If you were in the unique position to showcase your textile art in a community where art is restricted, what would be your main focus in sharing your work?
There are several things I hope to accomplish with my work wherever it is exhibited, and I feel this would apply even where art is restricted. The first is to show people that textile art is fine art, and it is an injustice to the artists and to these art forms to diminish them as craft or women’s domestic work. I seek to celebrate and elevate all of the women who’ve worked in this field, whose work was never publicly acknowledged or appreciated. Secondly, I do consider myself an art activist. I’ve never participated in a community where art is restricted but my particular style regarding my activism is bold in its ideas but gentle in its delivery. I guess I’d be very curious what kind of response my artwork would receive in a restricted environment.
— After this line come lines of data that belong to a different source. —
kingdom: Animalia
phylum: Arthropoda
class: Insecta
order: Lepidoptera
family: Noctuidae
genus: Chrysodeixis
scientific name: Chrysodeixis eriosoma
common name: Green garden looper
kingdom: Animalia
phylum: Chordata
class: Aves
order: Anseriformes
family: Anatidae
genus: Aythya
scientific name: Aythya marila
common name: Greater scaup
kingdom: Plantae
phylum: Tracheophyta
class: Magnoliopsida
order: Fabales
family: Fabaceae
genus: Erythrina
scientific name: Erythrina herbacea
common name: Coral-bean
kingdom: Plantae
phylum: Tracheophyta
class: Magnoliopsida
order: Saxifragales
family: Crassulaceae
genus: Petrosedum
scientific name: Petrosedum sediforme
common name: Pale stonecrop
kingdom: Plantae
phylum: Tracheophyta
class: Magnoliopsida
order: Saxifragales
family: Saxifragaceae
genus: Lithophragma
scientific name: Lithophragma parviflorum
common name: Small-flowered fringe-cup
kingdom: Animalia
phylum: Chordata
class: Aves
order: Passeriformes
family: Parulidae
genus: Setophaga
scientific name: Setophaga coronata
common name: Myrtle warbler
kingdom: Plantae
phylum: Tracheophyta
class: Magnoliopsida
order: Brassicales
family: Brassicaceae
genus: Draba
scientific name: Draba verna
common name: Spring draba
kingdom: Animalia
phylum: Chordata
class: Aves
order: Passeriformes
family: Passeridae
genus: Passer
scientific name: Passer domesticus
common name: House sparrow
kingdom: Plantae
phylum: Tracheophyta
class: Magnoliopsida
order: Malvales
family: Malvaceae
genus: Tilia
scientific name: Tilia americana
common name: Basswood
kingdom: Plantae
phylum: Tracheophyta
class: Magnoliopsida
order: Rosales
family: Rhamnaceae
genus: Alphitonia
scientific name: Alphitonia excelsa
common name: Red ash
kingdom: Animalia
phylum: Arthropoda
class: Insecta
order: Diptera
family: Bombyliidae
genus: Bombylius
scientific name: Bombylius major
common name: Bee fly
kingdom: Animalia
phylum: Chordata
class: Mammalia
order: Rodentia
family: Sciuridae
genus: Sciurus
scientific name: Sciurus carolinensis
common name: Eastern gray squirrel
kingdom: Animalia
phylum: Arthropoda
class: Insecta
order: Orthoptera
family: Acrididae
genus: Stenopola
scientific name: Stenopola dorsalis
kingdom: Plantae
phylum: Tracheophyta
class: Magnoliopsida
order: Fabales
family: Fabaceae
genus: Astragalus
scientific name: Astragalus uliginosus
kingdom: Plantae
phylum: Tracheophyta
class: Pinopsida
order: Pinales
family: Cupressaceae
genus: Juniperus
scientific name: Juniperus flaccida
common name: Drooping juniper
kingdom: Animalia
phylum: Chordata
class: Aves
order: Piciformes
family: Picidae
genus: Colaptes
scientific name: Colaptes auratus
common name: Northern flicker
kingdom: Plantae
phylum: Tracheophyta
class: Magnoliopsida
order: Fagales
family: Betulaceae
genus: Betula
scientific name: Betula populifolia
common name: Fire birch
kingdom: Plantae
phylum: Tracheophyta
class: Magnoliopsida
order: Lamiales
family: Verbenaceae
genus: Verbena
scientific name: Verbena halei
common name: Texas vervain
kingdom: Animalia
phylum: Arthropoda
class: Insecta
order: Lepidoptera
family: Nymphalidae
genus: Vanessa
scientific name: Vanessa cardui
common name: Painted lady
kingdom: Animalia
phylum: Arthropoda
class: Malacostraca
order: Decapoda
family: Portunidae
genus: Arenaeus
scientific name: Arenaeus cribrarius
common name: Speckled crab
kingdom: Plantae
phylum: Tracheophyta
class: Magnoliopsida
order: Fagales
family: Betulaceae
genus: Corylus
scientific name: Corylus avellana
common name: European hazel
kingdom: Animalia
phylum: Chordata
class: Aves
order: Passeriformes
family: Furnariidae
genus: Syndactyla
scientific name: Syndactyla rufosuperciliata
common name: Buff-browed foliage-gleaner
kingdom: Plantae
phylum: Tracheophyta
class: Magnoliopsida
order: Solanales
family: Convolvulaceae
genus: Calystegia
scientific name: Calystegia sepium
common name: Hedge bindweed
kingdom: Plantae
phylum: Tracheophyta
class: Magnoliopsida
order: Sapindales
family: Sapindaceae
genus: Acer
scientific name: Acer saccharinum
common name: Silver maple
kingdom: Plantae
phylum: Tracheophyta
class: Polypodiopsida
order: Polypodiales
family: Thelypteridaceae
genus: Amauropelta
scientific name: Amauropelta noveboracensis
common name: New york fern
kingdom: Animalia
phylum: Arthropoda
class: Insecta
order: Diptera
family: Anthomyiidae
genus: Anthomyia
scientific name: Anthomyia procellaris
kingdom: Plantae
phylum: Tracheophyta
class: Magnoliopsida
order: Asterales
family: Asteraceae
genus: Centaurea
And it’s clear that I should be very grateful that this is not something I’ve had to consider because I live in a part of the world where creating my artwork feels like complete freedom.
Your series “The Female Body” and “Becoming: The Transition from Childhood to Womanhood” specifically focus on the evolution of the female.
If you look at the current political climate, notably the situation in Iran, and women’s rights in the world, do you believe that the artist can be an architect of change?
I do. I do believe that artists can be influential in the way ideas to generate change are expressed and how they are received. Art in all of its forms, visual, musical, theatrical, lyrical, etc. allows us to understand and experience lives we’ve not lived, so we can better understand one another, and it allows us to conceive of a better world. I think that these various forms of communication have the power to educate, to empower, to express solidarity and support, and have the power to change minds.
What is the legacy you would like to create for yourself and your art?
I guess I’ve never really thought about that. I certainly don’t operate with the intentionality of creating a legacy, but I guess what I hope lives on through my work is a greater interest in textile art. It is a pivotal time for fiber arts on the fine art stage in general. Gallery shows are a new platform for fiber arts, traditionally having been diminished as craft or women’s domestic work. I am innovating. Reimagining what it means to work with fabric in portraiture. I want to be an inspiring force in this field and be a catalyst pushing this medium forward into gallery spaces and in arts education. And what I would hope would be part of my legacy is the recognition that women are often the healers and the change makers, so we cannot fully see or understand the society we live in, nor can we address its problems without greater representation of women’s voices.